McIver has said he shot his wife accidentally. Prosecutors have charged the 74-year-old attorney with malice murder, felony murder, possession of a weapon and three counts of attempting to influence witnesses.
The arraignment marked an important moment in what has become a widely watched drama centering on wealth, class and race. The prosecution of McIver has now commenced in earnest, and prosecutors said they could be ready for a trial by mid-September.
Hill said McIver does not represent a risk of flight, or influencing witnesses, or a danger to anyone.
“He’s already served 42 days,” Hill said. “If there’s a lesson to be learned, he’s learned his lesson.”
Rucker detailed the calls but did not play them for the packed courtroom, which included numerous media, in Fulton County Superior Court.
Rucker said McIver had called his sister, Dixie, to discuss providing a vehicle to James Hugh, a former employee of the McIvers who washed their cars and ran errands.
He also called Anne Schwall, the former wife of Fulton Judge Craig Schwall, Rucker said.

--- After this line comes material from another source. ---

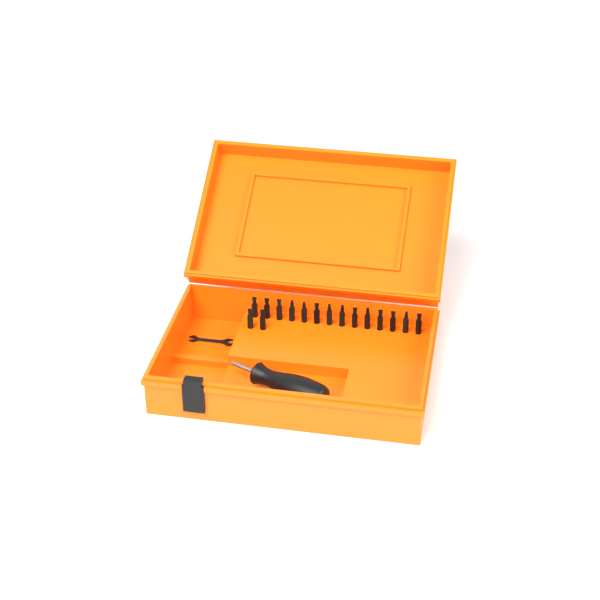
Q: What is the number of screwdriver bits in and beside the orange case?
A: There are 16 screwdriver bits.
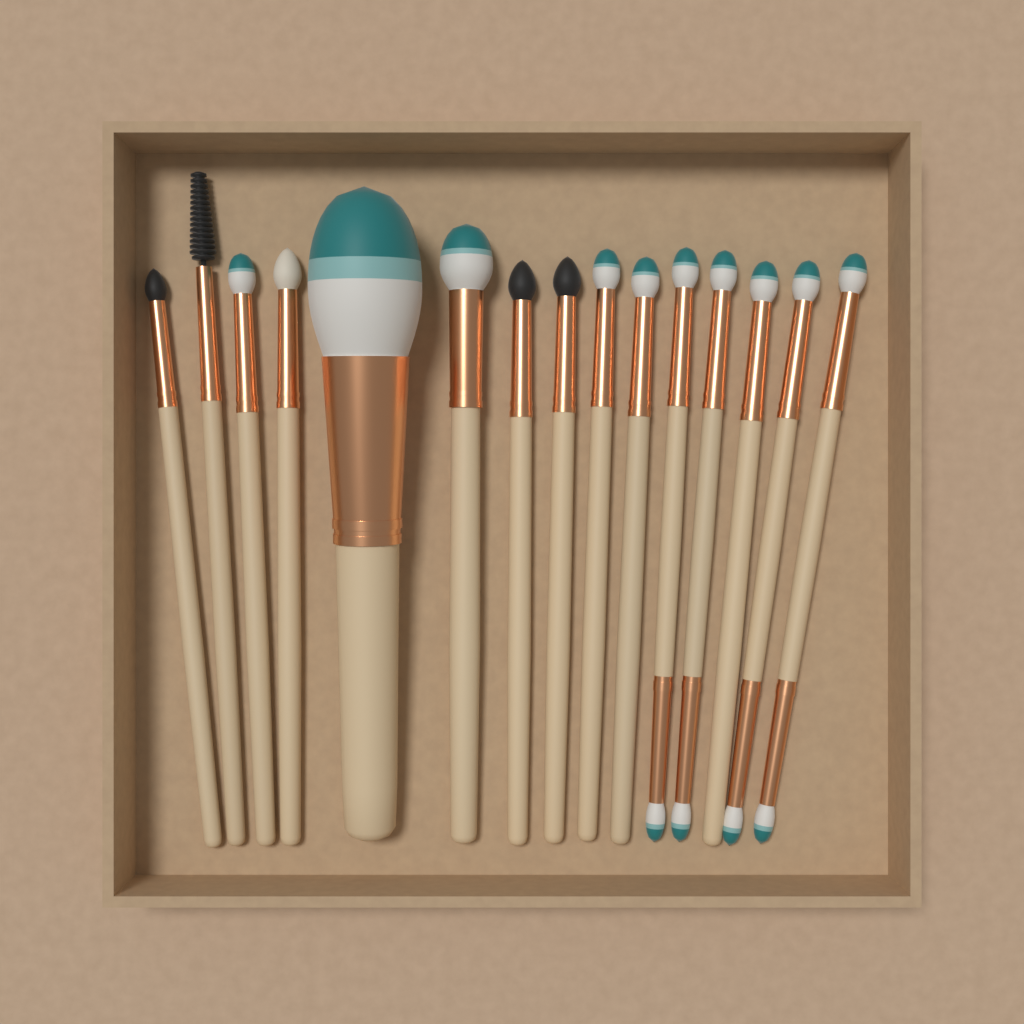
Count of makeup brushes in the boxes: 15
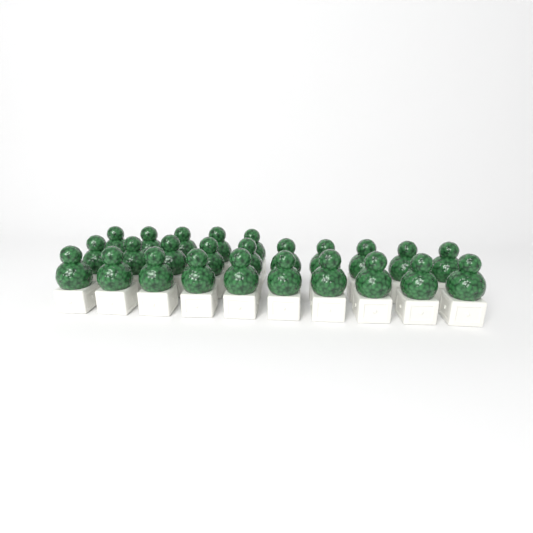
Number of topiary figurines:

The McIvers were the godparents of the Schwalls’ young son, Austin. Rucker suggested that McIver asked her to reach out to her ex-husband.
Rucker said McIver told her, “All he needs to do is make a phone call. I can be out of here the next day.”
After the hearing, Hill criticized Rucker’s characterization of the calls. He said McIver was just trying to do something nice for Hugh, a man who, Hill said, had little if any power to help McIver.
McIver, he added, was “just venting, not influencing” during his talk with Anne Schwall. And McIver, he said, knew that Judge Schwall would never be so unprofessional as to intervene to help him in the case.